EXTRACT:
──────

# Harry Potter Candian books. =o



## ShutUpAndSmile (Mar 7, 2011)

Yeah really off topic.
But I had read that the harry potter books the uk version (which is the same as the Canadian version) is different then the US version. 
So because of that I've been looking to purchase them. 
Just curious how much are they in Canada? My bfs dad often goes to do business there and I was thinking of asking him to pick me up most of the series. Shipping seems to be insane so just curious. 
I managed to find books 1-3 on ebay for about $25 including shipping. Just wondering if it's a good deal? 
Thanks for any info. o.o


----------



## Abracadabra (Jan 3, 2012)

Are the books a set? Or are they brand new? The brand new books would be 20-25 dollars. The only difference I can think of between the versions is the cover art.


----------



## ShutUpAndSmile (Mar 7, 2011)

Not a set. Didn't win them  but either way I'd still like the uk/Canadian version. I have only read the first one but if I'm gonna read the others I wanna do it right. Also not sure but I think some of the text is different. The first book has a different name cause they wanted to make it simpler for us Americans so I've heard lol


----------



## Ausage (Jan 5, 2012)

ShutUpAndSmile said:


> Yeah really off topic.
> But I had read that the harry potter books the uk version (which is the same as the Canadian version) is different then the US version.
> So because of that I've been looking to purchase them.

──────

SUPPLIED MATERIAL:
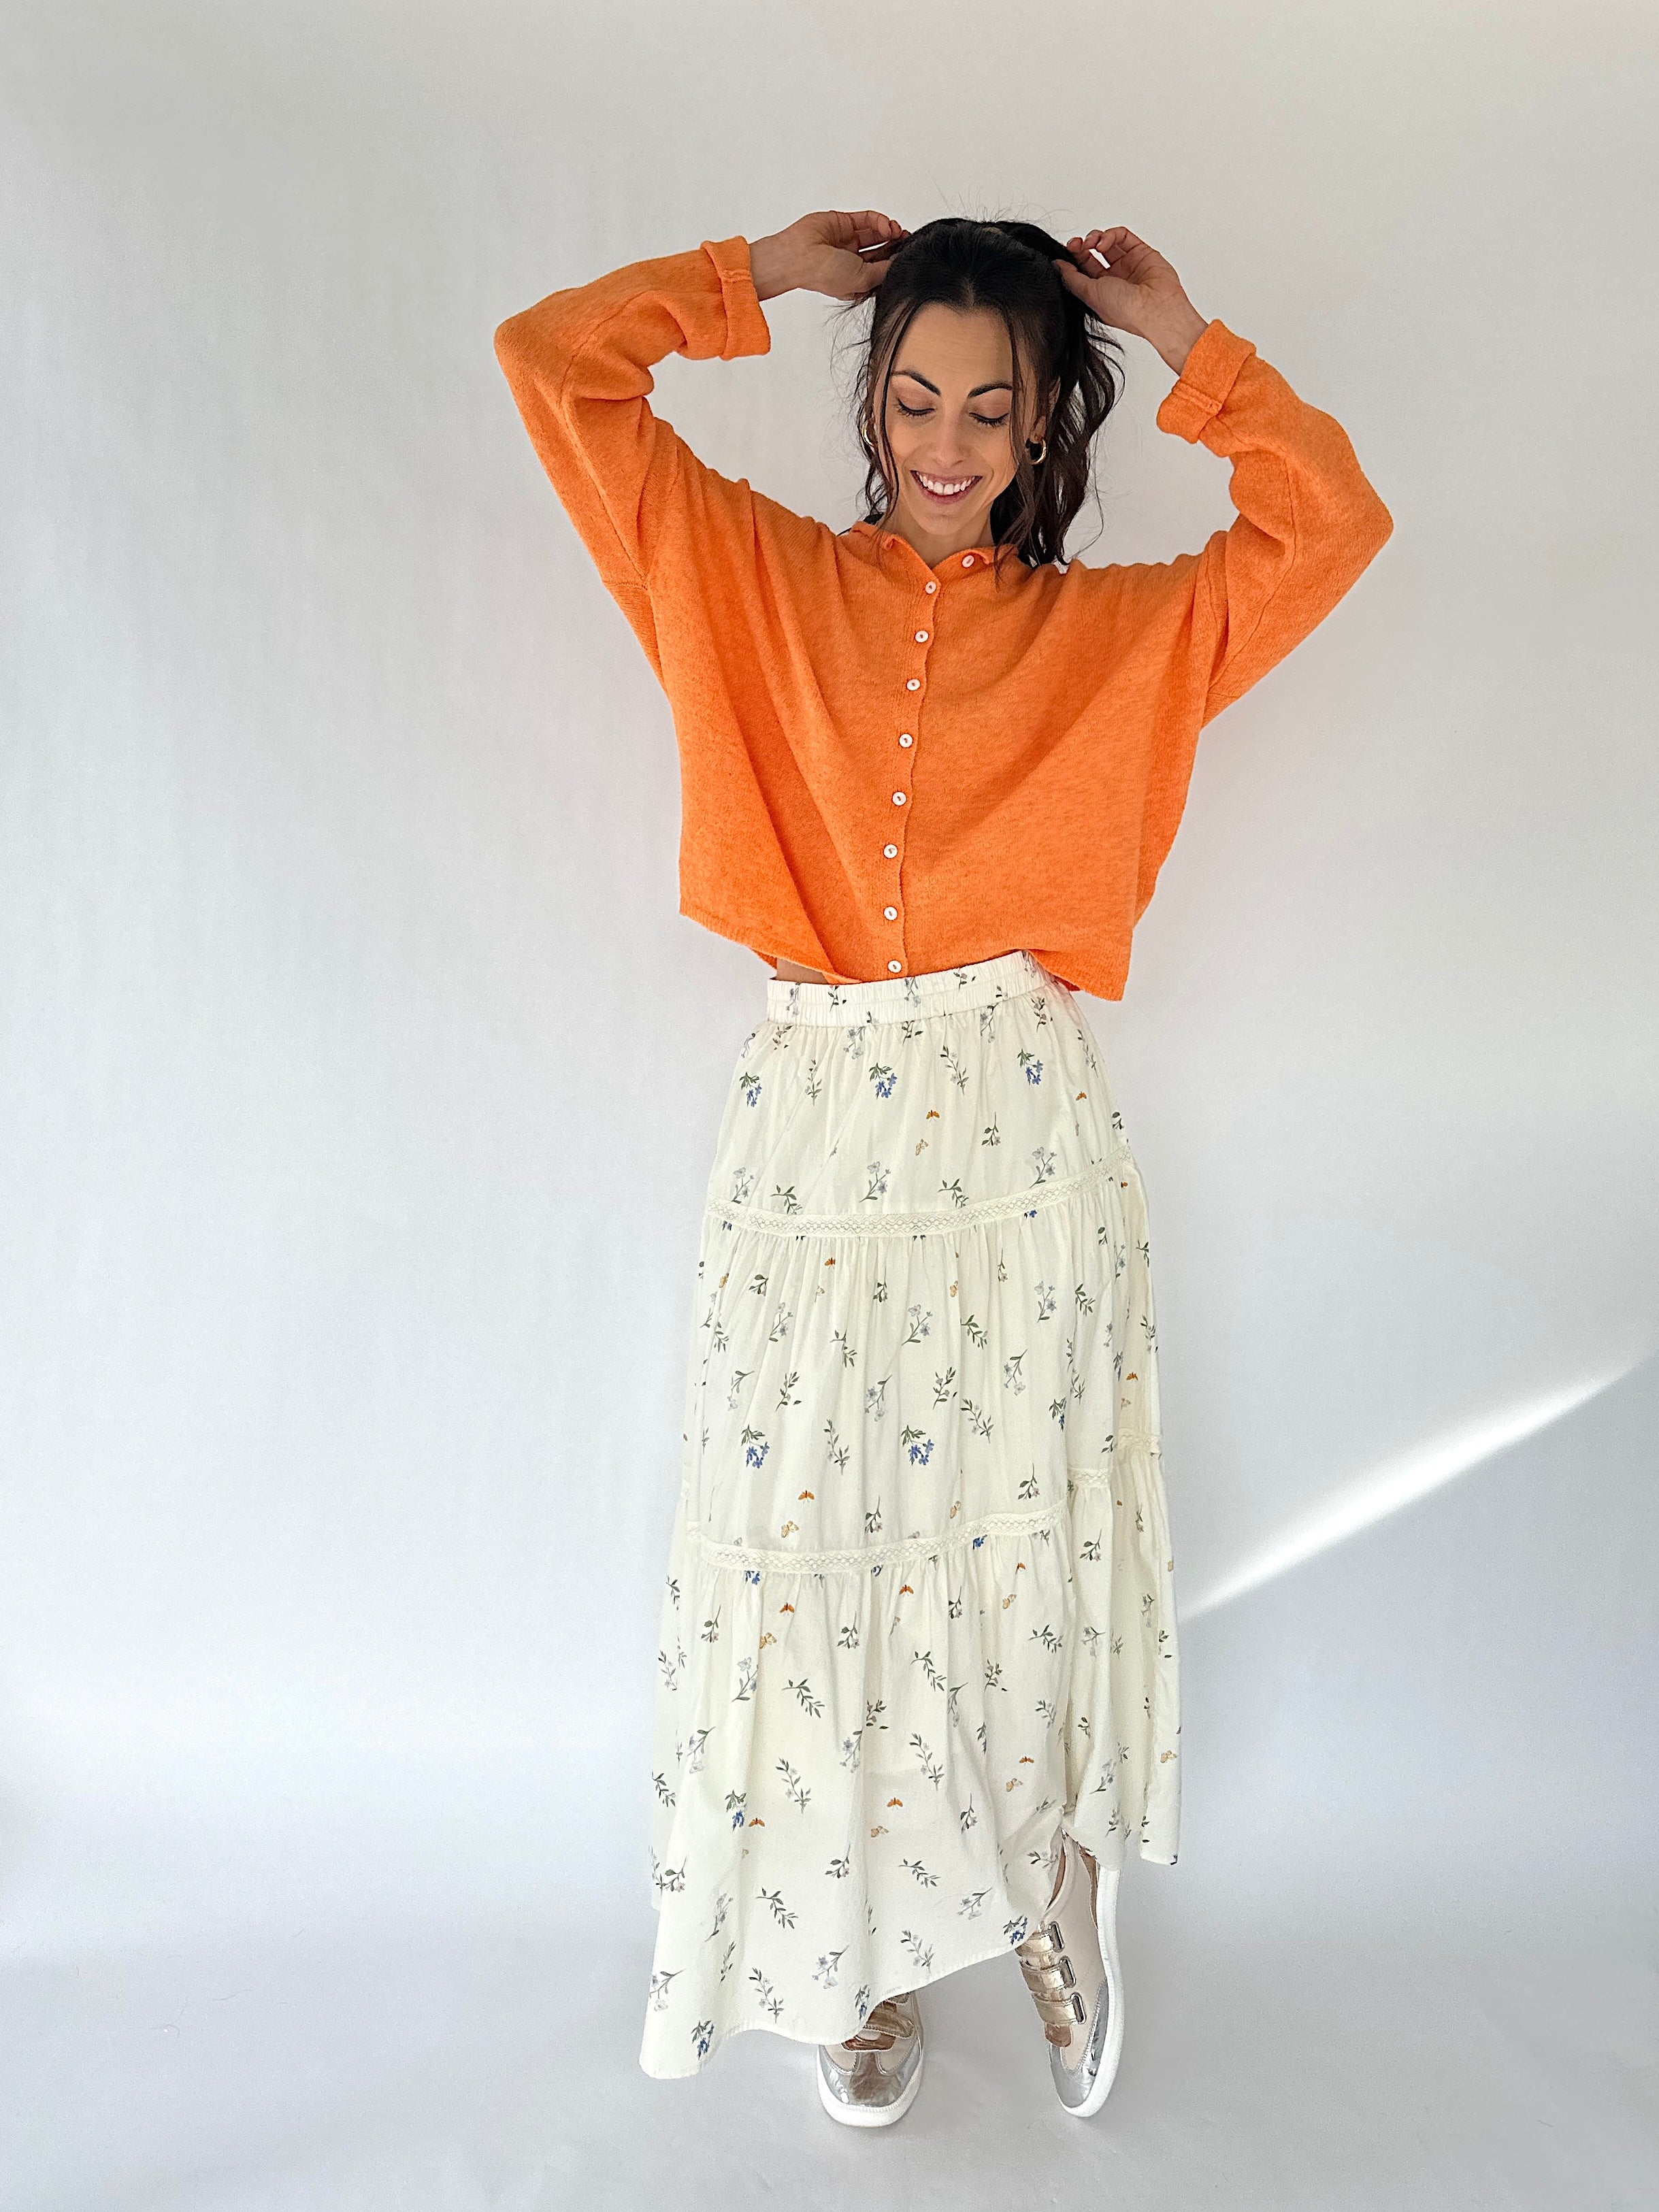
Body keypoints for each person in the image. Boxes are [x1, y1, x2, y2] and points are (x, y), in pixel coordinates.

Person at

──────

WHAT TO WORK ON:
- A) Reproduce the Harry Potter forum thread word for word, from "Thanks for any" to "the cover art.".
- B) Using the Harry Potter forum thread, answer:
(i) What did ShutUpAndSmile pay for books 1-3 on eBay, including shipping?
(ii) What price does Abracadabra give for brand new books?
(iii) What does Abracadabra name as the only difference between the versions?
- C) Write the next part of the Harry Potter forum thread, starting after its last line.
The material here is separate from the Harry Potter forum thread.

ANSWERS TO THE EXERCISES:
- A)
Thanks for any info. o.o


----------



## Abracadabra (Jan 3, 2012)

Are the books a set? Or are they brand new? The brand new books would be 20-25 dollars. The only difference I can think of between the versions is the cover art.

- B)
(i) About $25.
(ii) 20-25 dollars.
(iii) The cover art.

- C)
> Just curious how much are they in Canada? My bfs dad often goes to do business there and I was thinking of asking him to pick me up most of the series. Shipping seems to be insane so just curious.
> ...


Generally books in Canada are about 15-25% more, allowing for currency differences, than in the US. This is true even if the Canadian book is printed in Canada. As to the Harry Potter, books I would imagine that the main difference would be the Americanization of spelling in the US edition, with perhaps some cover art differences.

It is not unheard of for American publishers to suggest / demand editorial changes in books, especially children's books, of plot elements that might affect sales to libraries and schools.


----------



## moxieberry (Nov 30, 2011)

This is true for more than just the Harry Potter books. All books that are originally published in the UK are slightly altered when they're published in the US. For one thing, the spelling differences are adjusted (colour/color, theatre/theater, etc.) - and for another, there are certain words that have a slightly different meaning in the UK, compared to the US. I'll use Neil Gaiman as an example - one of my favorite authors, an English author (who also provided me with a name recommendation for my hedgehog!):

"For example, in the English version Richard, our hero, meets Door, our, for want of a better word, heroine. He stumbles over her bleeding on the pavement. In the American version, he stumbles her over bleeding on the sidewalk. English people ask me, "Why did you change that?" And I say, "Because it's a word that means two different things. The English word pavement literally means sidewalk. In America pavement is the paved area; it's actually the road. If I left her bleeding on the pavement in the American version, for reasons of cultural superiority, she would be in a different place. People would understand it differently." I wanted the story to be understood and to be read the same."

Some small things will also sometimes be tweaked according to the opinion of the US editor/publisher, since that's not going to be the same one as in the UK. This includes cover art; usually the original publishing company will have the cover art copyrighted, and when a new publisher takes on the book to print/sell it in the US, they don't have the rights to that art.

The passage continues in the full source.